Carol Klein grew up in the late forties and early fifties in a brick, two-family house in Sheepshead Bay. Her upstairs neighbors were the Browns, Irving and Chickie, who had three kids, Michael, Terri and Stuart. Carol was a year older than Stuart, but he always remembered her and her little brother, Richard, who had been born deaf and severely mentally retarded.

Carol changed her name to Carole King some time during her years at James Madison High School, and thereafter became … well, she became Carole King.

Stuart Brown grew up, joined the Navy, married Deborah, and had two boys, the younger of whom – me! – begged for a piano at five years old. Dad used to tell me about his old neighbor Carole King, and I played the LP of Tapestry over and over again until the notes and rhythms and words became as familiar, and as elemental, as the letters of the alphabet.

But Dad and Carole never saw each other once they left Brooklyn, and I wouldn’t guess that Stuart Brown crossed Carole King’s mind all that often.

At the end of the Tony Awards this year, Hugh Jackman invited all the winners up to the stage, and while I was standing there, feeling a little dazed and out of place, I noticed Carole King standing about twenty feet away, talking animatedly to Jessie Mueller, and while I am generally very wary of approaching celebrities, I felt like I had a debt to pay here.
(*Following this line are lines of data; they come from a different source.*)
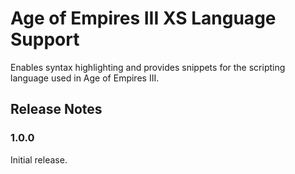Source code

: # Age of Empires III XS Language Support

Enables syntax highlighting and provides snippets for the scripting language used in Age of Empires III.

## Release Notes

### 1.0.0

Initial release.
I tapped Carole on the shoulder very gently, and when she turned to me, I very quickly told her my name and said, “I’m a huge fan, but more importantly, I’m Stuart Brown’s son.”

I suspect, though I can’t be sure, that I started crying when I said my Dad’s name, as I generally do, but then I imagine that Carole’s used to people crying when they meet her. At any rate, she seemed shocked, so amazed to be brought back to a two-story house she left over fifty years ago, while standing on a stage celebrating all the life she’d lived ever since. She turned to the woman standing next to her, who I think worked with her, and said, “Oh my God, this is Stuie Brown’s son, his family lived right above us when I was a kid!” The other woman looked perplexed, and Carole said, “A LONG time ago!” and she laughed. And then, not without my share of mortification, I asked her if I could take this picture, and she smiled radiantly with Stuie’s son and the circle closed, and I don’t imagine I’ll run into her again.

As I walked away, she took my hands and said, “Please give all my best to your family … “, and, as though she knew something, “… wherever they are.” I smiled gently and thanked her and walked off the stage to where my beautiful wife and mother were waiting for me.